Say how many lines in the entries below mention "شهید", with no other words.

Exercise data START

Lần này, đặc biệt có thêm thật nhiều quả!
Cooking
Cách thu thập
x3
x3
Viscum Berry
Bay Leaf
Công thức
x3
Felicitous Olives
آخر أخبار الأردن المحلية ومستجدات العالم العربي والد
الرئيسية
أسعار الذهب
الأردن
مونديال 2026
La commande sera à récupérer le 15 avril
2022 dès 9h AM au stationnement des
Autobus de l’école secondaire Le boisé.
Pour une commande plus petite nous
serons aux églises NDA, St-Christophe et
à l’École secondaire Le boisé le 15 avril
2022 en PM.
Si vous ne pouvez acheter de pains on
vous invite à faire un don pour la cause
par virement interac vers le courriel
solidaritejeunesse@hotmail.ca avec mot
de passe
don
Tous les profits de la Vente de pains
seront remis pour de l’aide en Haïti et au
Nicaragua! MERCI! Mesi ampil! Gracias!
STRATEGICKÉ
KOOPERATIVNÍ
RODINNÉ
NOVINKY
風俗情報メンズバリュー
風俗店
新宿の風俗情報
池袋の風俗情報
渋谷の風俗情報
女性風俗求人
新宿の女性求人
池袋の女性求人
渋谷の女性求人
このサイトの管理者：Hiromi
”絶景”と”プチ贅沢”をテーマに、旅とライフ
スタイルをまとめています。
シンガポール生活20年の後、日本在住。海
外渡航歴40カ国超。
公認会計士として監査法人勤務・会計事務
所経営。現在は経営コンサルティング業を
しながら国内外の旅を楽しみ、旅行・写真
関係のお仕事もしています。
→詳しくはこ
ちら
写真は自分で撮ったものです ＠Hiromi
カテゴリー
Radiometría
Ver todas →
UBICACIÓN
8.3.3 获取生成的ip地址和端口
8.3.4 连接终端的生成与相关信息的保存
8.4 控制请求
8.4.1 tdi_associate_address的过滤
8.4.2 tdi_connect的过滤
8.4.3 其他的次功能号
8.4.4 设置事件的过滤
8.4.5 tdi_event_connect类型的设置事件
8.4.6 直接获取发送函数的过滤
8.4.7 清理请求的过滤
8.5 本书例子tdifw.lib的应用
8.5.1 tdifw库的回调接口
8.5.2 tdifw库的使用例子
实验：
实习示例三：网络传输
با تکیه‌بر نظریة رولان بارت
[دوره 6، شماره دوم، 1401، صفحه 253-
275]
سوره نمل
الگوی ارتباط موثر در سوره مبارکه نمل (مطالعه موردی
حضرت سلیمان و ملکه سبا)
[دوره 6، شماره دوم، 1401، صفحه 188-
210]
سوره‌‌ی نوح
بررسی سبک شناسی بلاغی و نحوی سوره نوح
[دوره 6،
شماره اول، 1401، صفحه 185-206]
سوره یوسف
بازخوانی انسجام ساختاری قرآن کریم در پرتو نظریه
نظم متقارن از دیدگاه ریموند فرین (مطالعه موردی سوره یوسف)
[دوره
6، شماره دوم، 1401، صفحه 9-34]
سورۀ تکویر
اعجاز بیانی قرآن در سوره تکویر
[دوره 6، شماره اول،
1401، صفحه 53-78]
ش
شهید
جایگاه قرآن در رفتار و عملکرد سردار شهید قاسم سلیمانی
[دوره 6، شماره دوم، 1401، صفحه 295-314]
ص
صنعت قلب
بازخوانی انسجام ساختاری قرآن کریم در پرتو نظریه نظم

Exercise data END

» Reply to the exercise: 2